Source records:

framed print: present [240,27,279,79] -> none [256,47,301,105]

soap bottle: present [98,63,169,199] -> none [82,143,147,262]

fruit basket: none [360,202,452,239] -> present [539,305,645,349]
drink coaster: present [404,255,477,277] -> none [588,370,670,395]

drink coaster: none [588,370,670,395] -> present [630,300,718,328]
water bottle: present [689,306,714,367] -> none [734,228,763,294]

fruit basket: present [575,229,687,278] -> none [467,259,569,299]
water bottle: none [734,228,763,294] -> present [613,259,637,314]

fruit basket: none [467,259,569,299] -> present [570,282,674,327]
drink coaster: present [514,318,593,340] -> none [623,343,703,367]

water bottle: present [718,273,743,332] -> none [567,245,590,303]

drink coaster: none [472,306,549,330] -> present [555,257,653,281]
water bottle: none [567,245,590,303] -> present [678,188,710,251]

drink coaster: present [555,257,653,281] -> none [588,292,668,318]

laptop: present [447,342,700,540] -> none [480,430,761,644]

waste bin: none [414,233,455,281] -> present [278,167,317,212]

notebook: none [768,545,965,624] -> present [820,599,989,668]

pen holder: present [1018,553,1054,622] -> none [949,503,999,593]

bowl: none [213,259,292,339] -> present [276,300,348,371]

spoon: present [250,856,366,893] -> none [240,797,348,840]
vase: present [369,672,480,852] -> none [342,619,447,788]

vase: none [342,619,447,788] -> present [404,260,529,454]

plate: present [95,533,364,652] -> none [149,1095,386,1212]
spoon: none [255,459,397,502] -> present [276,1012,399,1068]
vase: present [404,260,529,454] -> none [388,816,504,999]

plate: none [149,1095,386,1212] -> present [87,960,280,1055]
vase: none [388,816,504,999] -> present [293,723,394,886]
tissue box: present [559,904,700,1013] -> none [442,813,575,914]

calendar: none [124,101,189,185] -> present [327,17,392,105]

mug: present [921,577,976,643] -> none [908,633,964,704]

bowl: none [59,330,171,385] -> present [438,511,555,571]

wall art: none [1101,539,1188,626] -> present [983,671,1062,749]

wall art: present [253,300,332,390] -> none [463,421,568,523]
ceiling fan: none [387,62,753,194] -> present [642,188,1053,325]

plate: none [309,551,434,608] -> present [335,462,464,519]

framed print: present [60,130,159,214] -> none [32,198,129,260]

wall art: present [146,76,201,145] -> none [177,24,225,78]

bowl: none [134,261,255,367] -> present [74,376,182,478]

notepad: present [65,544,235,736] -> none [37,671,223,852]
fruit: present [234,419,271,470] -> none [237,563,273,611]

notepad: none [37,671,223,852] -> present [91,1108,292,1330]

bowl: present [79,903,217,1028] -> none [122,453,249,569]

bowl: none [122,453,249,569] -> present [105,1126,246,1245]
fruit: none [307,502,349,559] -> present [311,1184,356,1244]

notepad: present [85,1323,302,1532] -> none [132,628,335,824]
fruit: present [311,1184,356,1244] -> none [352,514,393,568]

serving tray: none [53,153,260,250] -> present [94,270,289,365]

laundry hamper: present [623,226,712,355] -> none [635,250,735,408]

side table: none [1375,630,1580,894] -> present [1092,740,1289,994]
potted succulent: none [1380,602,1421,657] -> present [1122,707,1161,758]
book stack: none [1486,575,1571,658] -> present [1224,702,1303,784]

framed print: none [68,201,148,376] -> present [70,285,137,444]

§ **What you are asked to do**
Each line from the one holding "wall art: present [253,300,332,390]" through the last line of the data is to be transcribed exactly, with nothing else added.

§ **Task answer**
wall art: present [253,300,332,390] -> none [463,421,568,523]
ceiling fan: none [387,62,753,194] -> present [642,188,1053,325]

plate: none [309,551,434,608] -> present [335,462,464,519]

framed print: present [60,130,159,214] -> none [32,198,129,260]

wall art: present [146,76,201,145] -> none [177,24,225,78]

bowl: none [134,261,255,367] -> present [74,376,182,478]

notepad: present [65,544,235,736] -> none [37,671,223,852]
fruit: present [234,419,271,470] -> none [237,563,273,611]

notepad: none [37,671,223,852] -> present [91,1108,292,1330]

bowl: present [79,903,217,1028] -> none [122,453,249,569]

bowl: none [122,453,249,569] -> present [105,1126,246,1245]
fruit: none [307,502,349,559] -> present [311,1184,356,1244]

notepad: present [85,1323,302,1532] -> none [132,628,335,824]
fruit: present [311,1184,356,1244] -> none [352,514,393,568]

serving tray: none [53,153,260,250] -> present [94,270,289,365]

laundry hamper: present [623,226,712,355] -> none [635,250,735,408]

side table: none [1375,630,1580,894] -> present [1092,740,1289,994]
potted succulent: none [1380,602,1421,657] -> present [1122,707,1161,758]
book stack: none [1486,575,1571,658] -> present [1224,702,1303,784]

framed print: none [68,201,148,376] -> present [70,285,137,444]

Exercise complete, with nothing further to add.